En Jordania también hay millones de refugiados y no solo son palestinos. Cientos de miles de madres sirias caminaron 30 días por el desierto con sus niños bajo la promesa de una frontera de paz. Fueron escoltados por un anillo de rebeldes sirios que habían decidido alzarse contra el frenesí asesino de Daesh. Un general jordano me cuenta que solo 40 metros separaban a las familias de la frontera. Los guerrilleros, sin embargo, detuvieron su marcha poco antes.
En esos últimos metros, el fuego de Daesh sería imparable. Entonces, le explicaron a cada madre que tendría que elegir a uno de sus hijos para poder llevarlo en brazos y correr.

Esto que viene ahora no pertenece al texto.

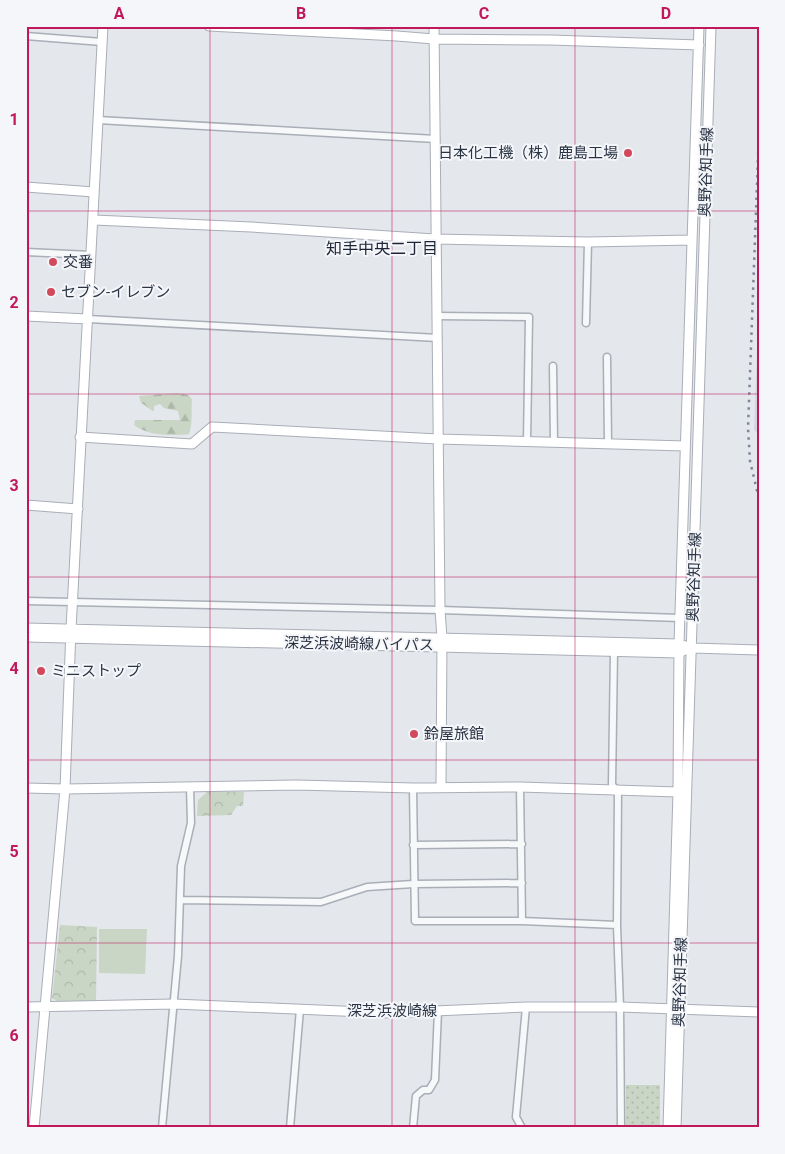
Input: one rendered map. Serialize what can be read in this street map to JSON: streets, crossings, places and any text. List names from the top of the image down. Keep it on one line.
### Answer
{"streets":{"street":["奥野谷知手線","深芝浜波崎線バイパス","深芝浜波崎線"]},"crossings":[["奥野谷知手線","深芝浜波崎線バイパス"],["奥野谷知手線","深芝浜波崎線"]],"districts":["知手中央二丁目"],"places":["日本化工機（株）鹿島工場","交番","セブン-イレブン","ミニストップ","鈴屋旅館"],"grid":{"columns":["A","B","C","D"],"rows":["1","2","3","4","5","6"]}}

Les dijeron que era muy probable que quienes se quedaban atrás mueran y que ellas mismas corrían un riesgo inmenso. Que agarren fuerte a un bebé. Que corran. Que no miren atrás. Solo la mitad llegó a Jordania. En el desierto quedaron –mierda– muertos madres, hijitos y hermanos.
Mientras uno recorre esta región, se sorprende al encontrarse con ciudades tan antiguas como el tiempo y que llevan los nombres de esos sitios en los que caminaron Jesús, Abraham, Moisés, David y Mahoma. En esa partecita del planeta nacieron las tres religiones que más feligreses convocan en el mundo entero. Y un viento helado recorre la espalda de uno cuando recuerda que el mensaje era simple: traten al otro como a uno mismo. Pero no, Dios aquí no está.